A new report calls on securities regulators to improve Canada’s insider filing system, after research found ongoing failings in the current system, including insider reports that are late, inaccurate, or not made at all.
According to a report from the University of Calgary’s School of Public Policy, compliance with insider disclosure rules in Canada remains incomplete. By comparing information on stock option awards from a sample of public companies’ annual information circulars with the information reported by individual insiders in their disclosure reports, the research finds that overall, “while the majority of insiders properly and accurately file their disclosure reports, a concerning minority fail to file, file after the required reporting period, or file inaccurate information.”
Indeed, the research finds that 12% of stock option awards are not disclosed by insiders; 26% of insiders have at least one option award that goes unreported; and, nearly 8% of insiders never file.
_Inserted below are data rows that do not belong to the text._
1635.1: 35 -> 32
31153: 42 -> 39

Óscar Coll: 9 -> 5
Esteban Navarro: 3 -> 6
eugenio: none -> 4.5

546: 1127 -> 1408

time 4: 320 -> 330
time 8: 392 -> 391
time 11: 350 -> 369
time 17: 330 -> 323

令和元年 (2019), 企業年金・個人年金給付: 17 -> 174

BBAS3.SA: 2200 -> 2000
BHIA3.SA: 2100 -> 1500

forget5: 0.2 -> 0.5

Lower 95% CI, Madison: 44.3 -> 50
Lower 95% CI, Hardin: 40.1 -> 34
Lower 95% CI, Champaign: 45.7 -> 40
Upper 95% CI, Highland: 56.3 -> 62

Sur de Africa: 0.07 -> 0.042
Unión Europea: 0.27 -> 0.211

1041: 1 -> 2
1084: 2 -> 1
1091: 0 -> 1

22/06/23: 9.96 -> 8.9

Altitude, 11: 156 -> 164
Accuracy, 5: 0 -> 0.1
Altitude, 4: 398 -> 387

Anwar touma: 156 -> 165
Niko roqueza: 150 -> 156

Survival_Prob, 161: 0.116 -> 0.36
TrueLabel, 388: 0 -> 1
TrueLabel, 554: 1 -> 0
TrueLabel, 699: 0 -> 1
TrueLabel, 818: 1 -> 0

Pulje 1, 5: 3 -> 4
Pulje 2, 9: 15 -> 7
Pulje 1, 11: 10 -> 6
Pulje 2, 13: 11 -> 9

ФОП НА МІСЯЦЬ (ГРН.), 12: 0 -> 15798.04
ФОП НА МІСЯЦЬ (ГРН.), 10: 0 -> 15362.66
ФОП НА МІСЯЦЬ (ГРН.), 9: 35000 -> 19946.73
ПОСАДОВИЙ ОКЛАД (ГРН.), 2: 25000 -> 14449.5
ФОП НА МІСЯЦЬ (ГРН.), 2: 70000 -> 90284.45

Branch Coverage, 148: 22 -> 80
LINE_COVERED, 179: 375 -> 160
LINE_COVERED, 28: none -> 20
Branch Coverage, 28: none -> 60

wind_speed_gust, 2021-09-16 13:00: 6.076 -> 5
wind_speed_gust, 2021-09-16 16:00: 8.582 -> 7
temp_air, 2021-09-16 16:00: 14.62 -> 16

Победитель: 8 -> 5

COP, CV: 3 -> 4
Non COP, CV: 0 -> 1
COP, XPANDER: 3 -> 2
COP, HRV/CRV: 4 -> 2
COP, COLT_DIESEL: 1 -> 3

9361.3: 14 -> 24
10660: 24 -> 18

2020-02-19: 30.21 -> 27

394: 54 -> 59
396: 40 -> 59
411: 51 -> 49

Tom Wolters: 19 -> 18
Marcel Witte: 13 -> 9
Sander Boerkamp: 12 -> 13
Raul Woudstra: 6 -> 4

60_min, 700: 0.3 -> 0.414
Additionally, in more than a third of cases (34%) the information disclosed by insiders differs from the data reported in the firm’s information circular.
The report suggests that much of the fault for the inaccurate insider reporting falls on the systems that regulators operate, including the System for Electronic Document Analysis and Retrieval (SEDAR) and the System for Electronic Disclosure by Insiders (SEDI); which, the report argues, needs to be modernized and integrated to “streamline insider filing requirements, increase compliance with insider disclosure, and improve the audit and compliance function of the securities regulators.”
Additionally, the report recommends that enforcement of insider reporting requirements should be beefed up; that the requirements themselves should be tweaked to enhance transparency; and, that insiders should also be better educated on their filing responsibilities.
“Canada’s disclosure system needs fixing and streamlining in order to achieve the highest level of transparency on executive compensation. Some of these fixes are simple, others may be costly, but if improvements are not made, the system’s integrity, along with shareholder and public confidence, risk being seriously compromised,” the report says.
“Closing the gaps to make the reporting and accessing of data less unwieldy and more timely, efficient and accurate, should be a priority for securities regulators,” it concludes.